WHAT TO PRODUCE – Search the data for the string "needs" and extract every line where it appears.
Segment Start: EXTRACTED MATERIAL
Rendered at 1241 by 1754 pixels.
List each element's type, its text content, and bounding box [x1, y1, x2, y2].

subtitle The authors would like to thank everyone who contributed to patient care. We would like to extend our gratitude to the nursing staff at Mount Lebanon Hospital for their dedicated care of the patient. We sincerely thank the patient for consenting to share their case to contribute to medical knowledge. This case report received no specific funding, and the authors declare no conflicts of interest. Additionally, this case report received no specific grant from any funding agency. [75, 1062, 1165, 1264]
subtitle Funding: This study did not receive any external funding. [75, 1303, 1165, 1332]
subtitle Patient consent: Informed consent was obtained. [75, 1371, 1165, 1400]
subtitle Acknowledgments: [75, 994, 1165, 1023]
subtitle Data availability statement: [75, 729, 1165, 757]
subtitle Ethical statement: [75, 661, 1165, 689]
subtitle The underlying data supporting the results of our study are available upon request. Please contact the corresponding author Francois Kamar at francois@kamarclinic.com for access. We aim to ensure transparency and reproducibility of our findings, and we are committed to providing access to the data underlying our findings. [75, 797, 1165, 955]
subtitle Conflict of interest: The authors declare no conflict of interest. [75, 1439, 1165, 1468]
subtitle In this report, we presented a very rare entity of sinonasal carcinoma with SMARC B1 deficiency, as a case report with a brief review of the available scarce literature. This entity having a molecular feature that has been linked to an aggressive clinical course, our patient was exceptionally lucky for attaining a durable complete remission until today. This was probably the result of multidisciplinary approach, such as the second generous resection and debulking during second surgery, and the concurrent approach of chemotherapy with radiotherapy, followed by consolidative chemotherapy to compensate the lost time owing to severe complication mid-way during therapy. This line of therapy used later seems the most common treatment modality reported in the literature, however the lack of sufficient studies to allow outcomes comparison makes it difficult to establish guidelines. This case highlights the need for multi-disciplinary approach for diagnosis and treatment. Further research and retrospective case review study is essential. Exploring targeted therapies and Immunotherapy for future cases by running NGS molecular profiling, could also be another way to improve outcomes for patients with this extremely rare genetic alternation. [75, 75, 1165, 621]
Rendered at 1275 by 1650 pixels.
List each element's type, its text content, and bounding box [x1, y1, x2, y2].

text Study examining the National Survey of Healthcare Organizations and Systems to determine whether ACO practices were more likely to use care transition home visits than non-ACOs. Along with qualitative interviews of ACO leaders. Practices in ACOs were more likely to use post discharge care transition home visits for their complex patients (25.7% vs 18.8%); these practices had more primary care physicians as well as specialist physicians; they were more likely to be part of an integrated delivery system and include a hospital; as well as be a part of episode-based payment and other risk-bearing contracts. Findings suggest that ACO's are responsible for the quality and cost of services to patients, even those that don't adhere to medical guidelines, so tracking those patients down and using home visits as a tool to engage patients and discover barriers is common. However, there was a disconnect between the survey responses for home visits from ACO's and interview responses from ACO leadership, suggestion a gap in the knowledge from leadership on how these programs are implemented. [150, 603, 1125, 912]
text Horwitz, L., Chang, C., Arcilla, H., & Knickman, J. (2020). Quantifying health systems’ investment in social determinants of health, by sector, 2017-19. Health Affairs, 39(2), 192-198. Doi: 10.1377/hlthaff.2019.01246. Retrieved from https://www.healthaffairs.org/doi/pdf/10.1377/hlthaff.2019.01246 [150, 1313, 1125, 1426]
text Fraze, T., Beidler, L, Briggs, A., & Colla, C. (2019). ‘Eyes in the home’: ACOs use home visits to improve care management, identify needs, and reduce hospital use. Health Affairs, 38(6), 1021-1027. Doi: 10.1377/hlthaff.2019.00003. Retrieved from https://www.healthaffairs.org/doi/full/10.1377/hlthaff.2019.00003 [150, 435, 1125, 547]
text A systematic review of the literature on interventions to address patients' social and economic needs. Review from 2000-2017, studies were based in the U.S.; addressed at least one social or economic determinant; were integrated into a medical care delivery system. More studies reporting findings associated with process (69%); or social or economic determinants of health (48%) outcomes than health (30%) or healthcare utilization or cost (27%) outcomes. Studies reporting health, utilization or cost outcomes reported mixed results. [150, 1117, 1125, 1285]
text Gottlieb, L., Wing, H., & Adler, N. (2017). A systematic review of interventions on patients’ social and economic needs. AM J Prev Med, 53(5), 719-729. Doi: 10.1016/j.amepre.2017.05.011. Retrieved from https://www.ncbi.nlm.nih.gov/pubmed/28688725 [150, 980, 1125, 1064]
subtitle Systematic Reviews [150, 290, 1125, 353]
Segment End: EXTRACTED MATERIAL
RESPONSE TO THE EXERCISE –
text Fraze, T., Beidler, L, Briggs, A., & Colla, C. (2019). ‘Eyes in the home’: ACOs use home visits to improve care management, identify needs, and reduce hospital use. Health Affairs, 38(6), 1021-1027. Doi: 10.1377/hlthaff.2019.00003. Retrieved from https://www.healthaffairs.org/doi/full/10.1377/hlthaff.2019.00003 [150, 435, 1125, 547]
text A systematic review of the literature on interventions to address patients' social and economic needs. Review from 2000-2017, studies were based in the U.S.; addressed at least one social or economic determinant; were integrated into a medical care delivery system. More studies reporting findings associated with process (69%); or social or economic determinants of health (48%) outcomes than health (30%) or healthcare utilization or cost (27%) outcomes. Studies reporting health, utilization or cost outcomes reported mixed results. [150, 1117, 1125, 1285]
text Gottlieb, L., Wing, H., & Adler, N. (2017). A systematic review of interventions on patients’ social and economic needs. AM J Prev Med, 53(5), 719-729. Doi: 10.1016/j.amepre.2017.05.011. Retrieved from https://www.ncbi.nlm.nih.gov/pubmed/28688725 [150, 980, 1125, 1064]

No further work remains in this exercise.